Some context: MIS-C has disproportionately affected children of color. There is a six-fold higher incidence of MIS-C among Black children relative to White children. Hispanic children are four times as likely to develop MIS-C and Asian Pacific Islander children are three times as likely to develop the condition as White children, Campbell said.
Children recover with prompt treatment. The CDC advises that parents or caregivers contact a doctor right away if kids have fever, abdominal pain, vomiting, diarrhea, neck pain, rash, bloodshot eyes or extra tiredness.
2:16 p.m. ET, January 27, 2021
New York governor says there are 42 known cases of the UK Covid-19 variant reported across the state
From CNN's Ganesh Setty
Gov. Andrew Cuomo and State Health Commissioner Dr. Howard Zucker announced Wednesday there are currently 42 known cases of the highly-contagious UK variant statewide across nine counties and New York City.
“We don’t know what exactly what is going on with the new strains. And the concept of not knowing is very troubling for me,” Cuomo continued.
So far, the state has collected roughly 2,800 samples for genomic testing since early December, Zucker added.
Cuomo noted how the real “nightmare scenario” is not necessarily community spread of this new variant, but evidence of a vaccine-resistant viral mutation.
Nevertheless, the governor reiterated that the state will change its policies based on the present facts.

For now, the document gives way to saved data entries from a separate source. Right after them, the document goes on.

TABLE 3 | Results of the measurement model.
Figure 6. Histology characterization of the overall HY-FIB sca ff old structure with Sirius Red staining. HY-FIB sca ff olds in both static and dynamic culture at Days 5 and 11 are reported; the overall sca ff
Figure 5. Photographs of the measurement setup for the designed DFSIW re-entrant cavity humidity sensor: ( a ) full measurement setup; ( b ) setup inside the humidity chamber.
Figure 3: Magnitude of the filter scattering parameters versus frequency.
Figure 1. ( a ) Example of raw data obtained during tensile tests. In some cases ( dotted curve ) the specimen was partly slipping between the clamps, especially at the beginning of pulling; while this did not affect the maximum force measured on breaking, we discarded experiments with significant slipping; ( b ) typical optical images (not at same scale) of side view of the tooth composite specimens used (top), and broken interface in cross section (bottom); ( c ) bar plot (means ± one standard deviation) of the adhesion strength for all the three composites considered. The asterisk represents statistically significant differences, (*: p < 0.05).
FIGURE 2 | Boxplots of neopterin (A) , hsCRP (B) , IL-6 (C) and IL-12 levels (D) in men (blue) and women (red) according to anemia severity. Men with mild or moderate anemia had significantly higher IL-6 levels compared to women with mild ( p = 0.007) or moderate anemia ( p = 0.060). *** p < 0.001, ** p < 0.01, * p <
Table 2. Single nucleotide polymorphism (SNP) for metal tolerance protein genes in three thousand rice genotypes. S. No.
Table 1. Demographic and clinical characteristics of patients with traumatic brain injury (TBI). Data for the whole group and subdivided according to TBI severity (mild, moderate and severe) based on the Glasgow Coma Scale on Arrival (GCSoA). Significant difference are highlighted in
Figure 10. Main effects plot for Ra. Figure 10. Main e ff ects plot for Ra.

“If the facts change, I have no problem looking the people in the eye and saying ‘the facts changed, our plan has to change,’” he said.
1:32 p.m. ET, January 27, 2021
New federal move will add to list of people who can administer coronavirus vaccines
From CNN’s Maggie Fox
The federal government is amending rules to help broaden the list of people who can administer coronavirus vaccines, White House Covid-19 response coordinator Jeffrey Zients said Wednesday.
States have been exploring ways to temporarily license more people to give out vaccine, and Zients said the US Health and Human Services Department would act to make that easier. The hope is to speed up vaccination rates.
“HHS will amend the current Public Readiness and Emergency Preparedness Act – otherwise known as the PREP Act – to permit doctors and nurses who have recently retired or become inactive to administer shots, and to permit anyone currently licensed to vaccinate in their state to administer shots across state lines,” Zients told a White House coronavirus briefing.
“As the President said, we need to increase the number of places people can get vaccinated. And at the same time increase the number of vaccinators. This action by HHS will help get more vaccinators in the field," he added.
1:21 p.m. ET, January 27, 2021
Republican governor praises Biden team for vaccine allocation response
From CNN's John Harwood
At the Biden administration’s first coronavirus briefing today, adviser Andy Slavitt said “we hear you” in response to Maryland GOP Governor Larry Hogan’s call for increased coronavirus vaccine supply.
Hogan has answered in kind, praising the improvement in responsiveness on the crisis from Biden’s administration compared to Trump’s. Yesterday, Biden Covid coordinator Jeff Zients had informed the nation’s governors on a call that they could expect a 16% boost in vaccine support for the next three weeks.
“Governors appreciated that precision,” a Hogan aide told CNN. “Shows increased attention to detail and planning.”